Physicists Have Broken The Speed of Light With Pulses Inside Hot Plasma

 

Sailing through the smooth waters of vacuum, a photon of light moves at around 300 thousand kilometers (186 thousand miles) a second. This sets a firm limit on how quickly a whisper of information can travel anywhere in the Universe.

While it is unlikely that this law will ever be broken, there are features of light that do not follow the same rules. Manipulating them won’t accelerate our ability to travel to the stars, but it could help us pave the way to a whole new class of laser technology.

Physicists have been playing hard and fast with the speed limit of light pulses for a while, speeding them up and even slowing them to a virtual stand-still using various materials like cold atomic gasesrefractive crystals, and optical fibers.

This time, researchers from Lawrence Livermore National Laboratory in California and the University of Rochester in New York have managed it inside hot swarms of charged particles, fine-tuning the speed of light waves within plasma to anywhere from around one-tenth of light’s usual vacuum speed to more than 30 % faster.

A photon’s speed is locked in place by the weave of electrical and magnetic fields referred to as electromagnetism. There’s no getting around that, but pulses of photons within narrow frequencies also jostle in ways that create regular waves.

The rhythmic rise and fall of whole groups of light waves moves through objects, at a rate described as mass velocity, and it is this “wave of waves” that can be modified to slow or accelerate, depending on the electromagnetic conditions of their surroundings.

By stripping electrons from the stream of hydrogen and helium ions using a laser, the researchers were able to change the speed of the group of light pulses sent through them through a second light source, and set the brakes or simplify them by adjusting the gas ratio and forcing the features of the pulse to change its shape.

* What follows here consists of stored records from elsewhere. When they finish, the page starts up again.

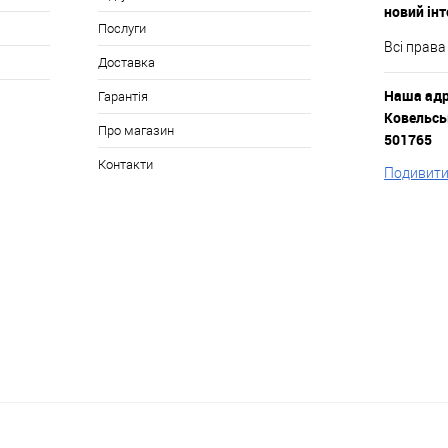
новий ін
Послуги
Всі права
Доставка
Наша адре
Гарантія
Ковельськ
Про магазин
501765
Контакти
Подивитис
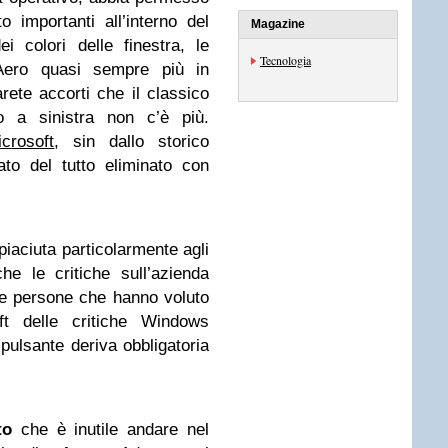
 importanti all’interno del
Magazine
i colori delle finestra, le
Tecnologia
 Aero quasi sempre più in
ete accorti che il classico
so a sinistra non c’è più.
crosoft
, sin dallo storico
to del tutto eliminato con
piaciuta particolarmente agli
he le critiche sull’azienda
le persone che hanno voluto
ft delle critiche Windows
pulsante deriva obbligatoria
to
che è inutile andare nel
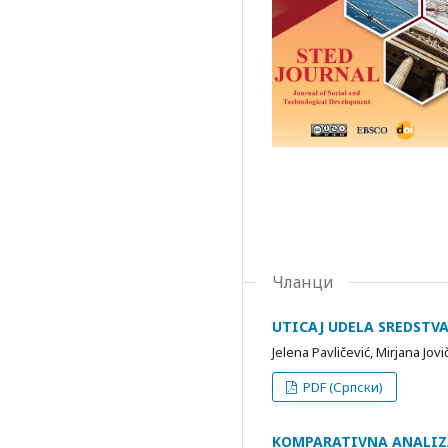
Чланци
UTICAJ UDELA SREDSTV
Jelena Pavličević, Mirjana Jo
PDF (Српски)
KOMPARATIVNA ANALIZ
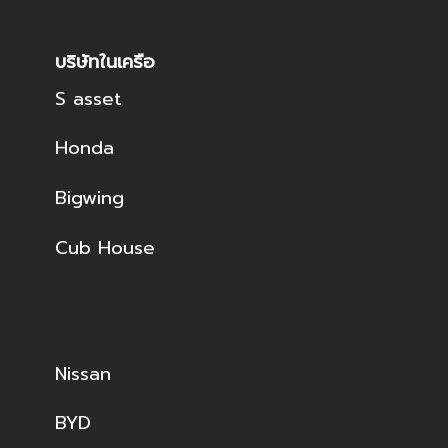
บริษัทในเครือ
S asset
Honda
Bigwing
Cub House
Nissan
BYD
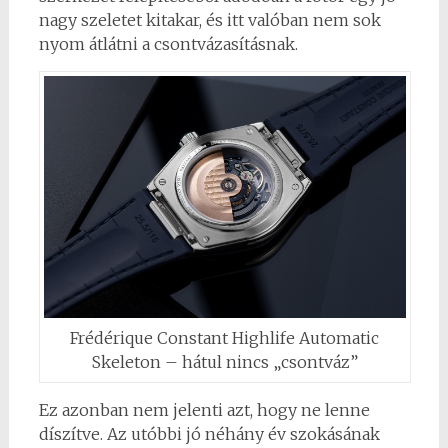
nagy szeletet kitakar, és itt valóban nem sok
nyom átlátni a csontvázasításnak.
Frédérique Constant Highlife Automatic
Skeleton – hátul nincs „csontváz”
Ez azonban nem jelenti azt, hogy ne lenne
díszítve. Az utóbbi jó néhány év szokásának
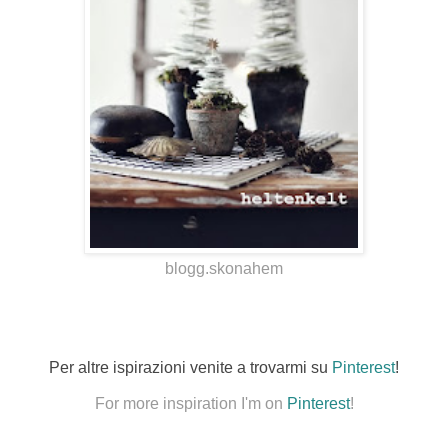
blogg.skonahem
Per altre ispirazioni venite a trovarmi su
Pinterest
!
For more inspiration I'm on
Pinterest
!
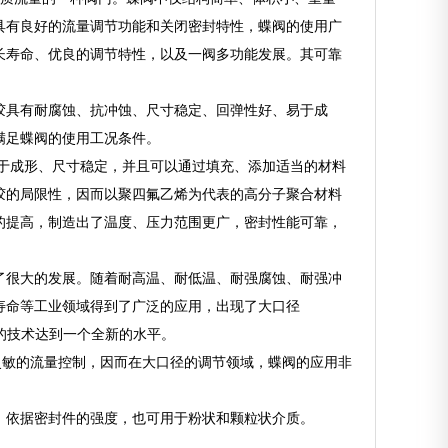
具有良好的流量调节功能和关闭密封特性，蝶阀的使用广
长寿命、优良的调节特性，以及一阀多功能发展。其可靠
胶具有耐腐蚀、抗冲蚀、尺寸稳定、回弹性好、易于成
满足蝶阀的使用工况条件。
易于成形、尺寸稳定，并且可以通过填充、添加适当的材料
胶的局限性，因而以聚四氟乙烯为代表的高分子聚合材料
的提高，制造出了温度、压力范围更广，密封性能可靠，
了很大的发展。随着耐高温、耐低温、耐强腐蚀、耐强冲
寿命等工业领域得到了广泛的应用，出现了大口径
使蝶阀的技术达到一个全新的水平。
行灵敏的流量控制，因而在大口径的调节领域，蝶阀的应用非
。依据密封件的强度，也可用于粉状和颗粒状介质。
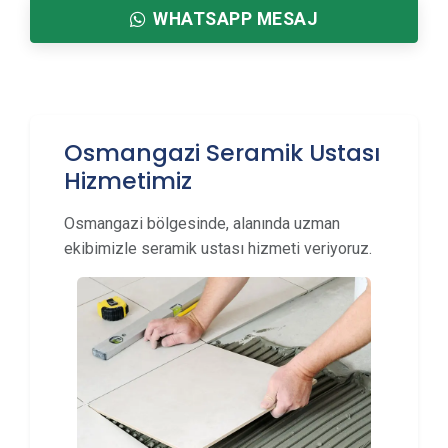
WHATSAPP MESAJ
Osmangazi Seramik Ustası
Hizmetimiz
Osmangazi bölgesinde, alanında uzman
ekibimizle seramik ustası hizmeti veriyoruz.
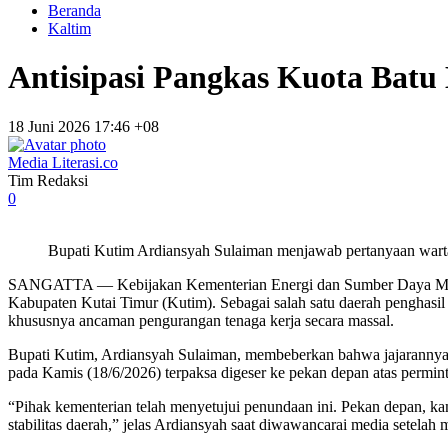
Beranda
Kaltim
Antisipasi Pangkas Kuota Bat
18 Juni 2026 17:46 +08
Media Literasi.co
Tim Redaksi
0
Bupati Kutim Ardiansyah Sulaiman menjawab pertanyaan wart
SANGATTA — Kebijakan Kementerian Energi dan Sumber Daya Mineral
Kabupaten Kutai Timur (Kutim). Sebagai salah satu daerah penghasil
khususnya ancaman pengurangan tenaga kerja secara massal.
Bupati Kutim, Ardiansyah Sulaiman, membeberkan bahwa jajarannya t
pada Kamis (18/6/2026) terpaksa digeser ke pekan depan atas permi
“Pihak kementerian telah menyetujui penundaan ini. Pekan depan, k
stabilitas daerah,” jelas Ardiansyah saat diwawancarai media set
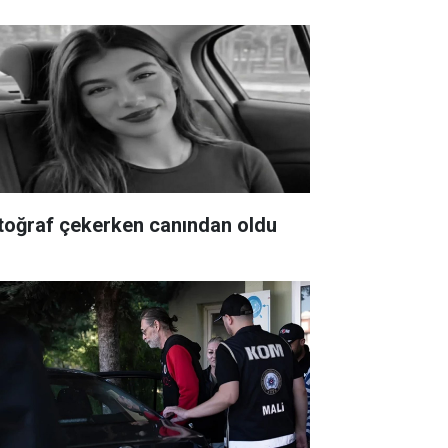
toğraf çekerken canından oldu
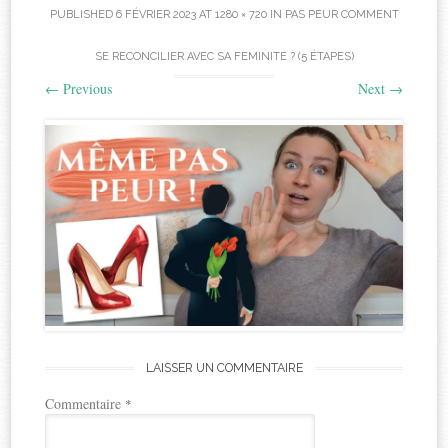
PUBLISHED
6 FÉVRIER 2023
AT
1280 × 720
IN
PAS PEUR COMMENT
SE RECONCILIER AVEC SA FEMINITE ? (5 ÉTAPES)
←
Previous
Next
→
LAISSER UN COMMENTAIRE
Commentaire
*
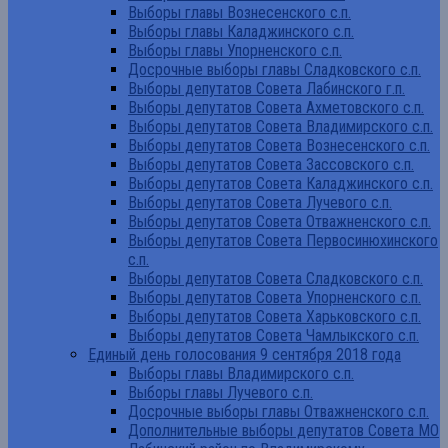
Выборы главы Вознесенского с.п.
Выборы главы Каладжинского с.п.
Выборы главы Упорненского с.п.
Досрочные выборы главы Сладковского с.п.
Выборы депутатов Совета Лабинского г.п.
Выборы депутатов Совета Ахметовского с.п.
Выборы депутатов Совета Владимирского с.п.
Выборы депутатов Совета Вознесенского с.п.
Выборы депутатов Совета Зассовского с.п.
Выборы депутатов Совета Каладжинского с.п.
Выборы депутатов Совета Лучевого с.п.
Выборы депутатов Совета Отважненского с.п.
Выборы депутатов Совета Первосинюхинского
с.п.
Выборы депутатов Совета Сладковского с.п.
Выборы депутатов Совета Упорненского с.п.
Выборы депутатов Совета Харьковского с.п.
Выборы депутатов Совета Чамлыкского с.п.
Единый день голосования 9 сентября 2018 года
Выборы главы Владимирского с.п.
Выборы главы Лучевого с.п.
Досрочные выборы главы Отважненского с.п.
Дополнительные выборы депутатов Совета МО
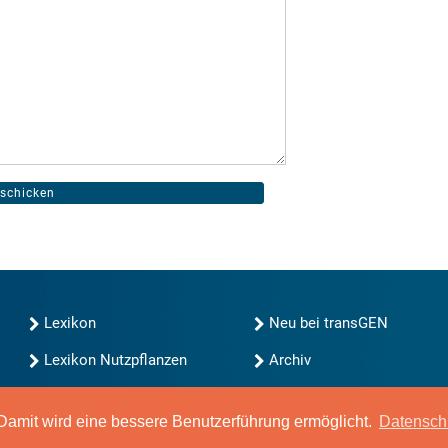
Lexikon
Neu bei transGEN
Lexikon Nutzpflanzen
Archiv
transGEN durchsuchen
Blog
Gute Gene, schlechte
amit wird eine bessere Benutzerführung ermöglicht.
Datensch
Gene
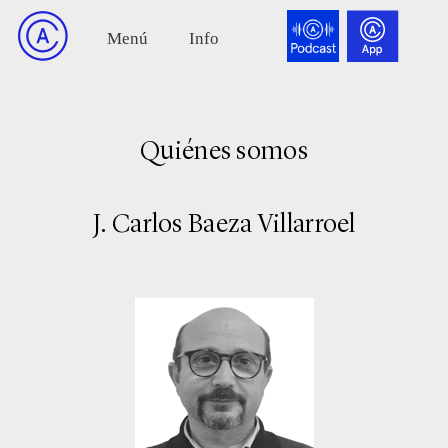
Quiénes somos
J. Carlos Baeza Villarroel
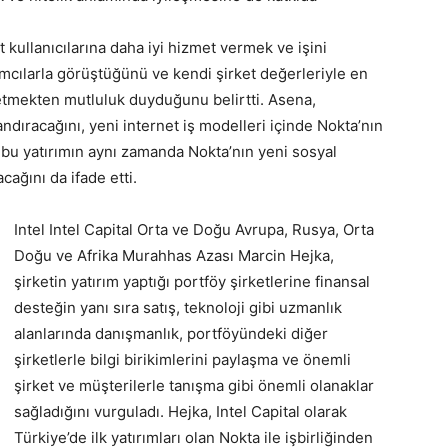
kullanıcılarına daha iyi hizmet vermek ve işini
ımcılarla görüştüğünü ve kendi şirket değerleriyle en
etmekten mutluluk duyduğunu belirtti. Asena,
andıracağını, yeni internet iş modelleri içinde Nokta’nın
, bu yatırımın aynı zamanda Nokta’nın yeni sosyal
cağını da ifade etti.
Intel Intel Capital Orta ve Doğu Avrupa, Rusya, Orta
Doğu ve Afrika Murahhas Azası Marcin Hejka,
şirketin yatırım yaptığı portföy şirketlerine finansal
desteğin yanı sıra satış, teknoloji gibi uzmanlık
alanlarında danışmanlık, portföyündeki diğer
şirketlerle bilgi birikimlerini paylaşma ve önemli
şirket ve müşterilerle tanışma gibi önemli olanaklar
sağladığını vurguladı. Hejka, Intel Capital olarak
Türkiye’de ilk yatırımları olan Nokta ile işbirliğinden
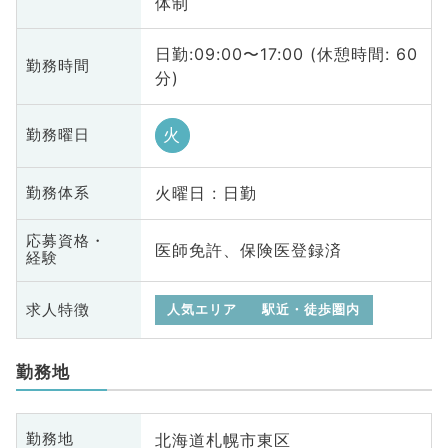
体制
日勤:09:00〜17:00 (休憩時間: 60
勤務時間
分)
火
勤務曜日
火曜日 : 日勤
勤務体系
応募資格・
医師免許、保険医登録済
経験
求人特徴
人気エリア
駅近・徒歩圏内
勤務地
北海道札幌市東区
勤務地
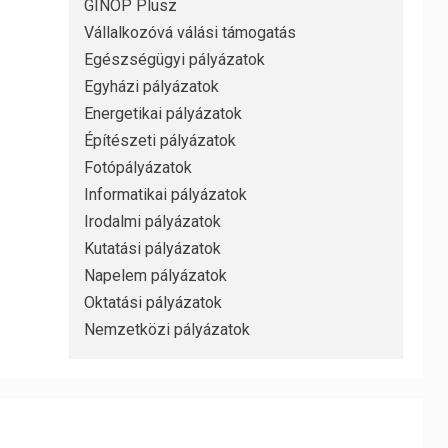
GINOP Plusz
Vállalkozóvá válási támogatás
Egészségügyi pályázatok
Egyházi pályázatok
Energetikai pályázatok
Építészeti pályázatok
Fotópályázatok
Informatikai pályázatok
Irodalmi pályázatok
Kutatási pályázatok
Napelem pályázatok
Oktatási pályázatok
Nemzetközi pályázatok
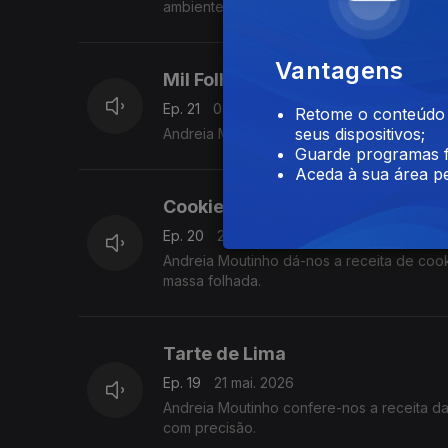
ambiente.
Vantagens
Mil Folhas de Framboesas
Ep. 21
04 jun. 2026
Retome o conteúdo a
seus dispositivos;
Andreia Moutinho tarz-nos a receita de Mi
Guarde programas f
Aceda à sua área pe
Cookies
Ep. 20
28 mai. 2026
Andreia Moutinho dá-nos a receita de coo
massa folhada.
Tarte de Lima
Ep. 19
21 mai. 2026
Andreia Moutinho confere-nos a receita da
com precisão.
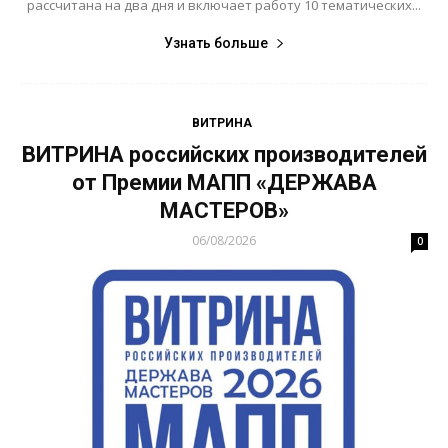
рассчитана на два дня и включает работу 10 тематических...
Узнать больше
ВИТРИНА
ВИТРИНА российских производителей
от Премии МАПП «ДЕРЖАВА
МАСТЕРОВ»
06/08/2026
0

The overall effect was due to the refraction from the plasma fields and the polarized light from the primary laser used to strip them. The individual light waves are still near their usual pace, even as their collective dance accelerates.

Hypothetically, the experiment helps clarify plasma physics and puts new limitations on the accuracy of current models.

It is no coincidence that Lawrence Livermore National Laboratory is keen to understand the optical nature of plasma, being home to some of the most impressive laser technologies in the world. And a more powerful laser is what is needed for a whole host of applications, from particle accelerator condensation to improved clean fusion technology.

This may not help us move through space any faster, but it is these discoveries that will speed us toward the future we all dream of.